■ **Arbeitsauftrag 1**:
Bis zu welcher Uhrzeit bleiben laut dem Textauszug die mobilen Daten täglich ausgeschaltet?

■ **Textauszug**:
Sabbatical Week - Tag 1


Die Jahreszeit spielt keine Rolle - wenn wir bei uns sind

Tag 1 


Nach einer herrlichen Nacht wache ich eine Viertelstunde vor dem Wecker auf. Es ist 7:15 Uhr. Sonst bin ich um diese Zeit schon voll auf Temperatur. Ich nehme mir bewusst vor, mir Zeit zu geben und lassen.

Nach dem Frühstück stelle ich folgende Regeln für den weiteren Wochenverlauf auf:
  • Mobile Daten bleiben täglich bis 20 Uhr aus.
  • Es gibt kein TV und keine Musik diese Woche.
  • Zeitung und sonstige Magazine fallen diese Woche aus.
  • Ich versuche meinen Alltag (z.B. duschen, essen) diese Woche bewusster zu gestalten. 
  • Es gibt keinen Anlass für Stress.
  • Ich vermeide es auf die Uhr zu schauen. 
  • Um 21:30 Uhr ist Zapfenstreich.

■ **Arbeitsauftrag 2**:
Geben Sie die Datensätze ab der Zeile mit „What is the sum of all values?“ bis zu deren Ende wortgetreu wieder, beide Grenzen eingeschlossen. Lassen Sie die Bilder dabei weg.

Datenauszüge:
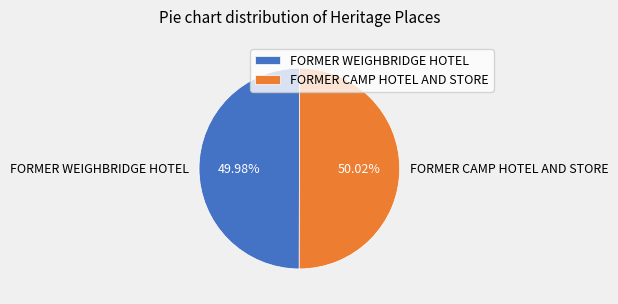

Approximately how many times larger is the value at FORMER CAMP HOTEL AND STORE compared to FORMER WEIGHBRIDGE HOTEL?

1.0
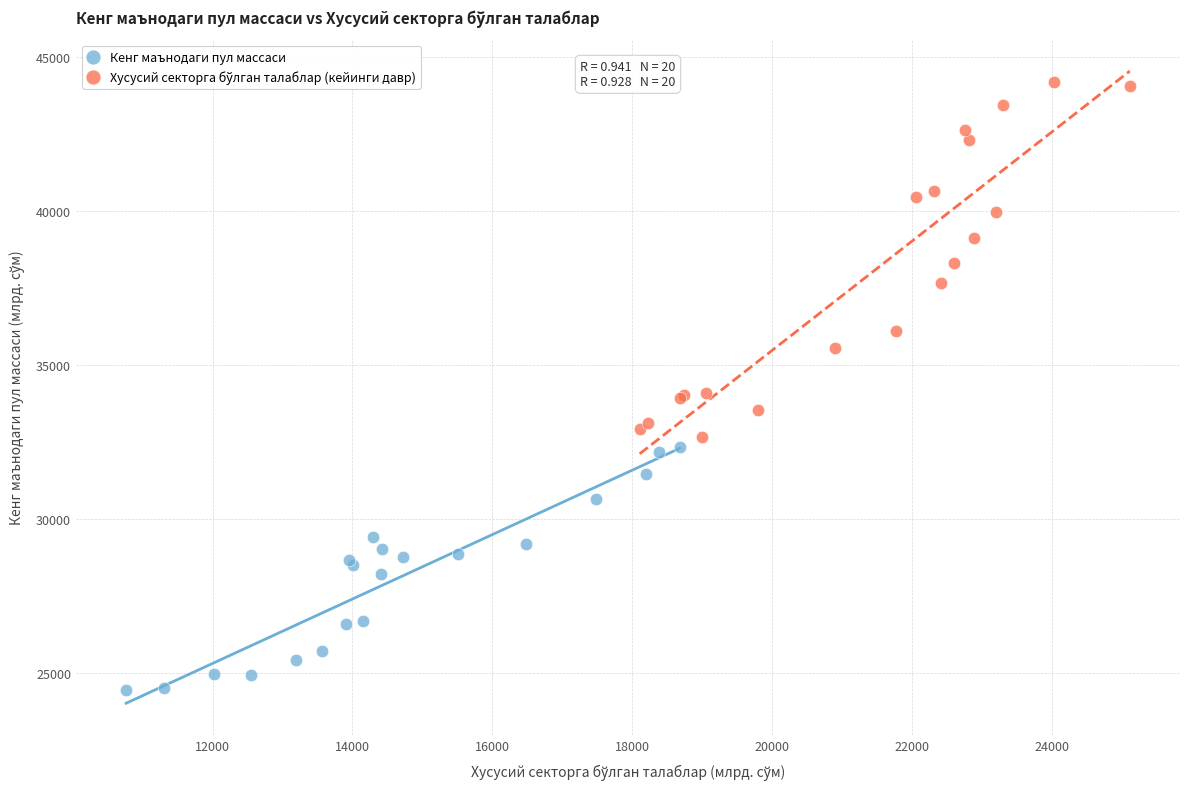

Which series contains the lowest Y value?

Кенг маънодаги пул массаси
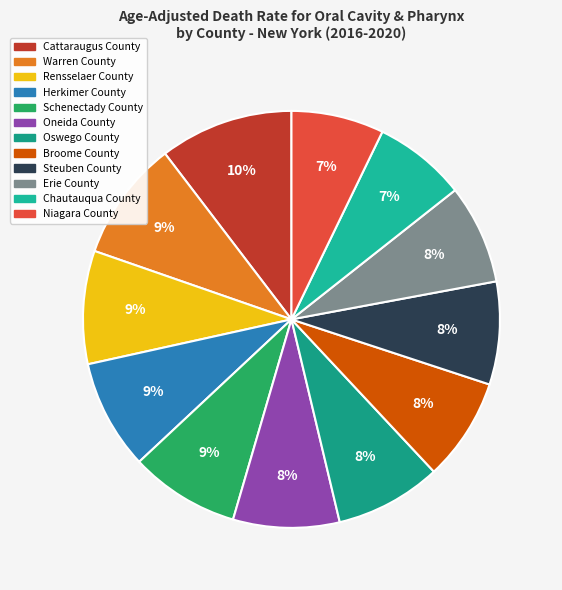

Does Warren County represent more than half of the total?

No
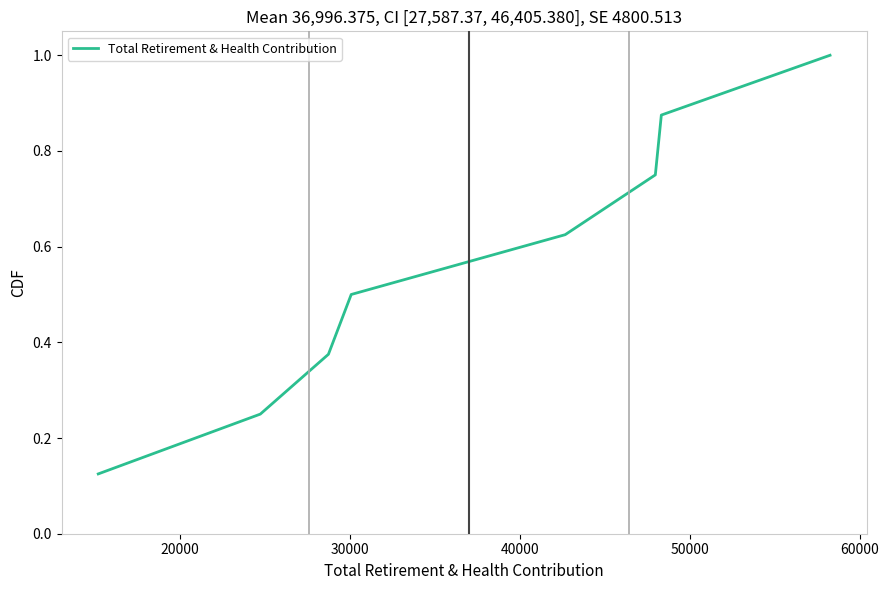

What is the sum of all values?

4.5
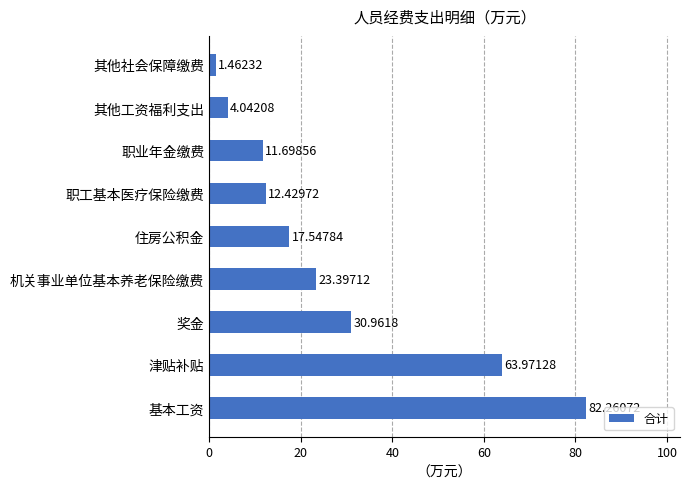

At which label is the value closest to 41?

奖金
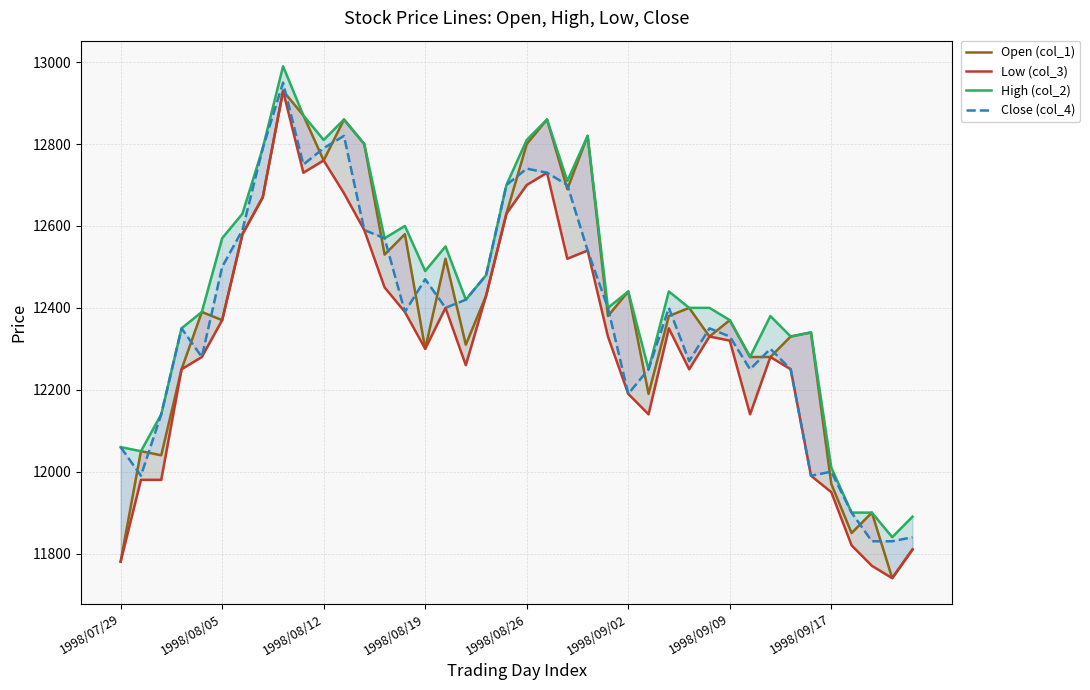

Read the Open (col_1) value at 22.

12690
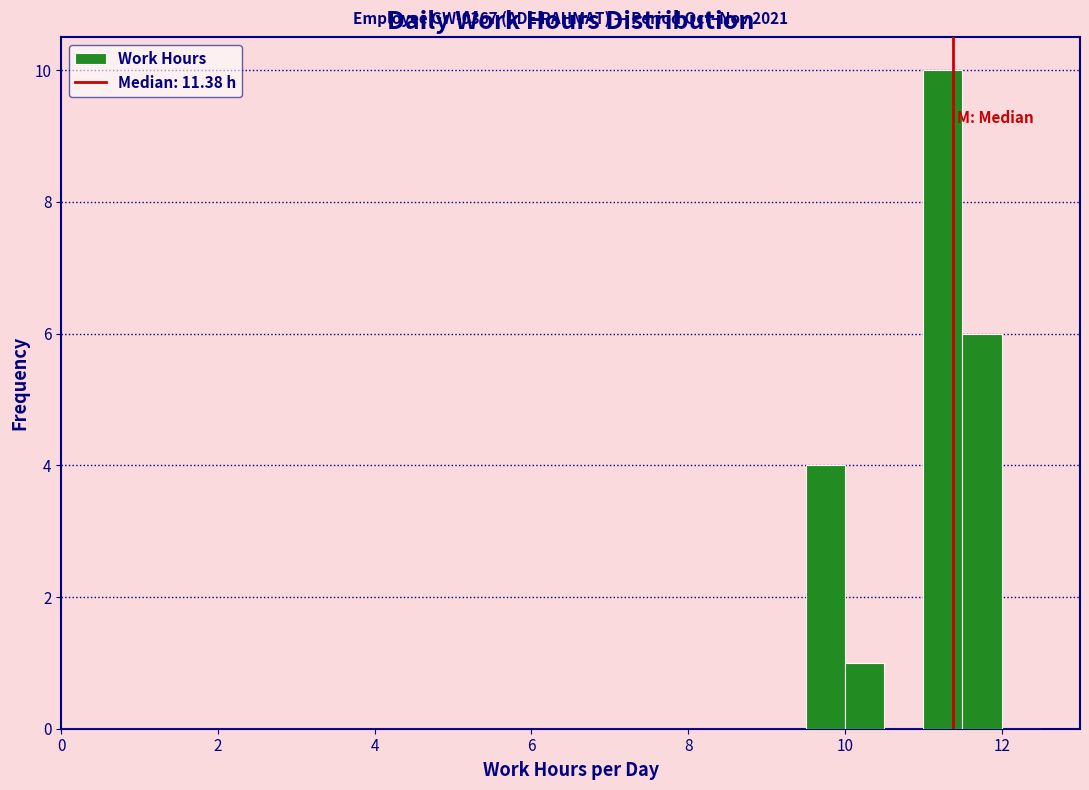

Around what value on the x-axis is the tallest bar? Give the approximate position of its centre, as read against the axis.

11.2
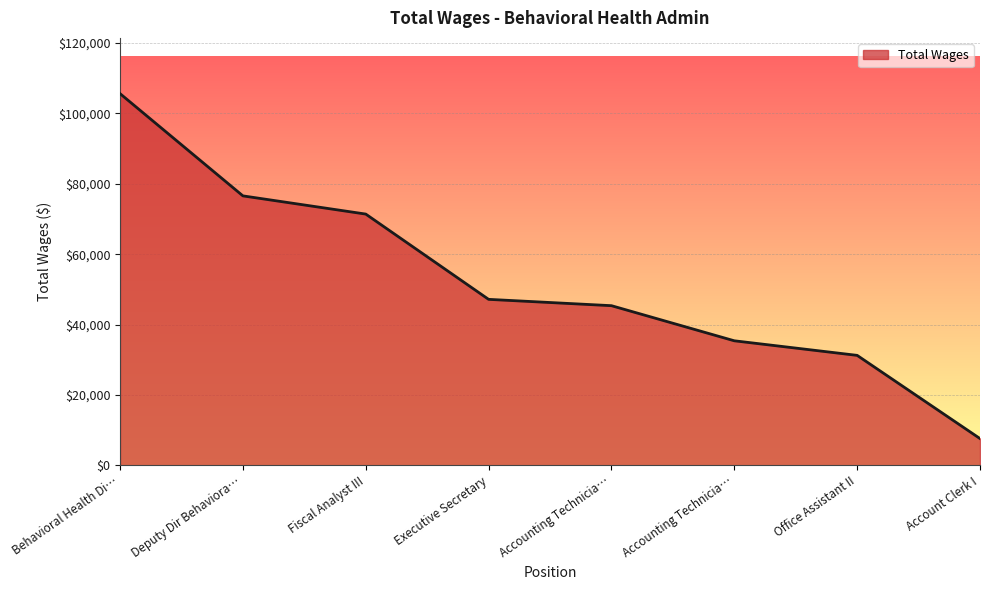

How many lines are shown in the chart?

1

■ **Lösung 1**:
Bis 20 Uhr.

■ **Lösung 2**:
What is the sum of all values?

4.5

At which label is the value closest to 41?

奖金

Read the Open (col_1) value at 22.

12690

Around what value on the x-axis is the tallest bar? Give the approximate position of its centre, as read against the axis.

11.2

How many lines are shown in the chart?

1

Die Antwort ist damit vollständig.